Deadheading Flowers: How to Keep Your Plants Flowering

The process of deadheading can be time consuming but it is well worth the effort. A plant has basically three stages.

Growth
Flowering
Seed Setting

We spend a lot of time ensuring our plants grow well in our gardens. Many hours are spent finding the right plant for our garden schemes. Our reward is the bloom of flowers. We get to enjoy the beauty of their shape, the brilliance of their colors and the sweetness of their fragrance. Deadheading will allow you to enjoy the flowering stage of your plants for an extended period of time. I think that is worth the extra time it takes to deadhead a flowering plant.

It is important to know what type of flowering plants you have in your garden. Do you have annuals, perennials or did you plant bulbs? The type of flower your planted or inherited will give you some idea about how effective deadheading will be for that plant.

Annuals: Most annuals will greatly benefit from deadheading
Perennials: Many perennials will benefit from deadheading but some won't
Bulbs: They will not benefit

What is the benefit? Well it is really our benefit. They will continue to flower for a longer period of time. You won't harm a plant by deadheading it. If in doubt, deadhead and see how the experiment goes. Sometimes we inherit flowers that were planted by the previous owners of our homes. See what happens if you deadhead them.

Strictly speaking, you deadhead by removing the spent flower. If you leave the head, the plant begins to produce seeds. If the plant believes it has enough seed heads it will slow or stop flower production. Deadheading interrupts this process. If you remove the spent flower heads the plant will respond by producing more flowers. Many flowering plants 'panic' when deadheaded and produce even more flowers. The goal of the plant is to reproduce. The goal of the gardener is to enjoy the flowers.

There are four basic ways to deadhead.

Pinch or cut the flower off the plant right where the flower meets the stem (Petunia)
Pinch or cut the stem of the flower off all the way down to the base of the plant (Daisies)
Shear the plant back when dealing with small flowers (Moonbeam Coreopsis)
Pinch or cut the flower back to the first set of leaves (Marigolds)

They all involve removing the flower. If the plant has a long stem, cut it back to the base of the plant. If it has a short stocky stem cut it back to the first set of leaves. Plants that get hundreds of little flowers like 'Moonbean Coreopsis' are best sheared back an inch or two (like a hair cut). Plants like petunias that are sort of bushy can just have the flower head pinched off. The reason you cut back flowers on stems differntly is so you don't have the eye-sore of the stem with no flower sitting there.

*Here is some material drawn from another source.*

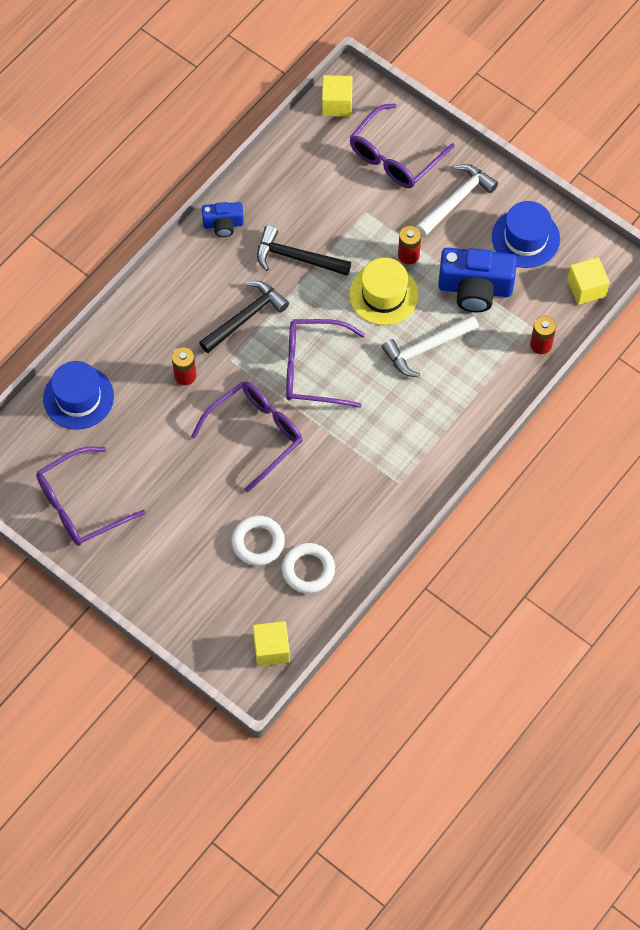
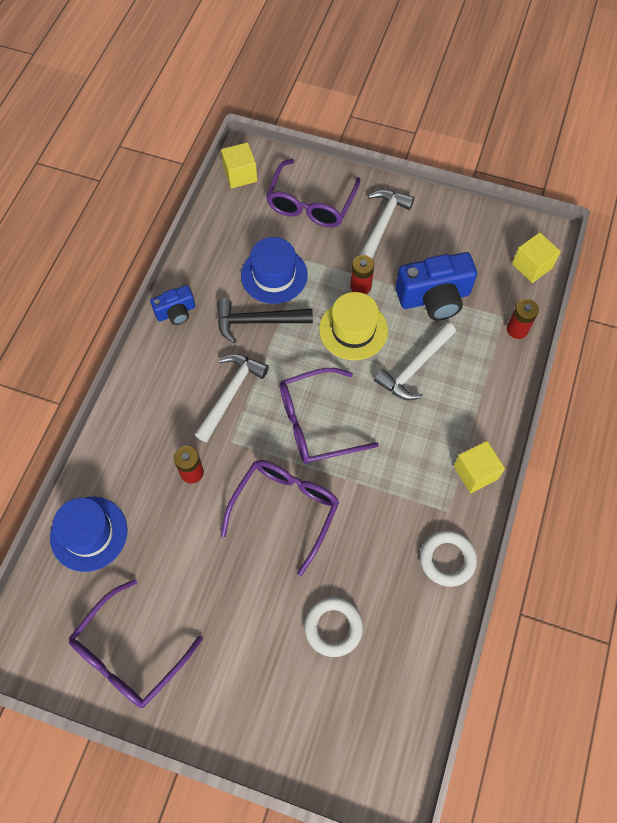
camera: 20 degrees left, 0 degrees up
(246, 317) = (231, 394): black hammer -> white hammer
(271, 649) = (395, 748): yellow cube -> yellow cube (475, 472)
(308, 570) = (397, 639): white ring -> white ring (447, 559)
(525, 238) = (458, 239): blue hat -> blue hat (274, 275)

Some plants may not easily fall into one of the above categories. Mums for instance have a ton of flowers and you could snip each flower off if you don't want to cut back foliage. I find this too time consuming and shear the whole plant back just enough to remove all the blooms when most of the flowers are spent.

Deadheading = More Flowers

Also keep in mind deadheading works for garden vegetable plants. Pea and bean plants are good examples of deadheading. Instead of removing the flower, you are removing the seed pod. By harvesting pea pods and beans, you will get more production out of your vegetable plants. If you left the pods on the plants they would mature and brown. The seeds would be set and the plant will stop producing.